[DATA SEGMENT Boundary: Start]

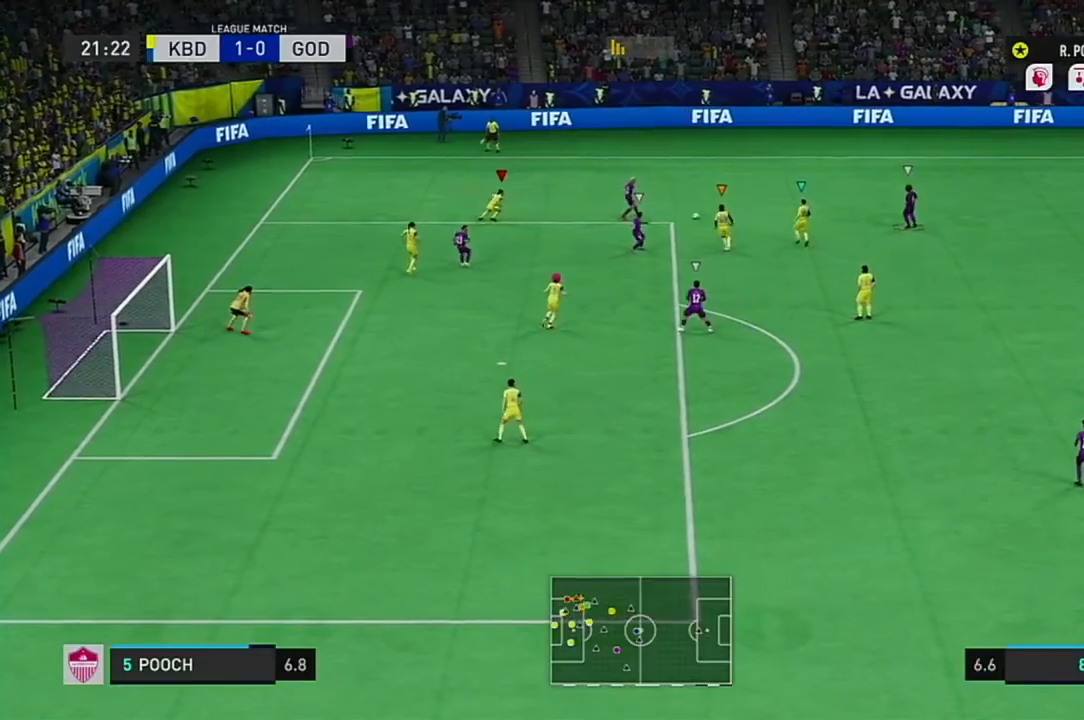
{"buttons": [], "left_stick": "center", "right_stick": "center", "events": []}
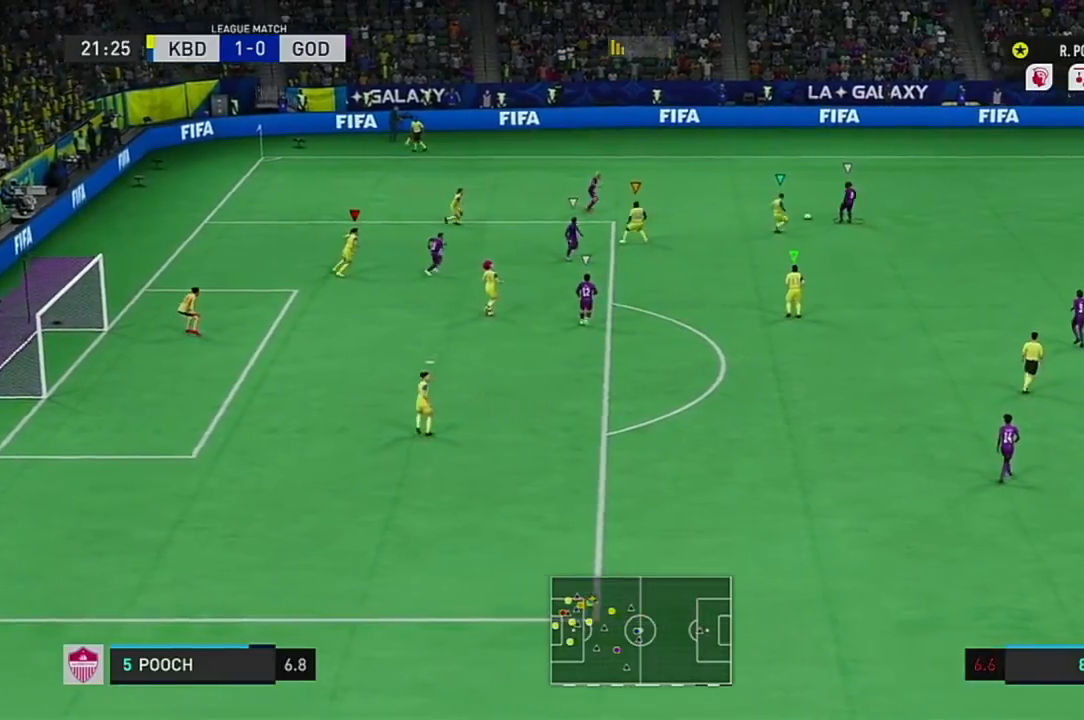
{"buttons": [], "left_stick": "down-left", "right_stick": "center", "events": [[384, "left_stick", "down-left"]]}
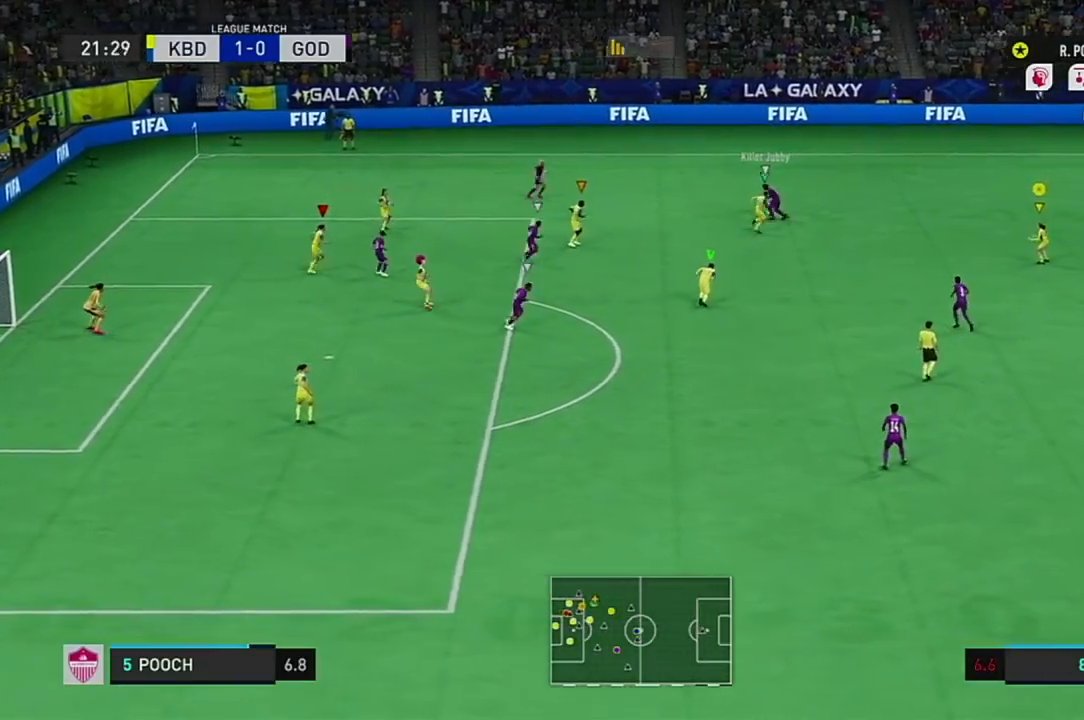
{"buttons": [], "left_stick": "up-right", "right_stick": "center", "events": [[234, "left_stick", "down-right"], [434, "left_stick", "up-right"]]}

[DATA SEGMENT Boundary: End]

# DESCRIPTION OF THE TASK:
Return, from the data above, each line in which the string "down" appears.

# RESPONSE TO THIS EXERCISE:
{"buttons": [], "left_stick": "down-left", "right_stick": "center", "events": [[384, "left_stick", "down-left"]]}
{"buttons": [], "left_stick": "up-right", "right_stick": "center", "events": [[234, "left_stick", "down-right"], [434, "left_stick", "up-right"]]}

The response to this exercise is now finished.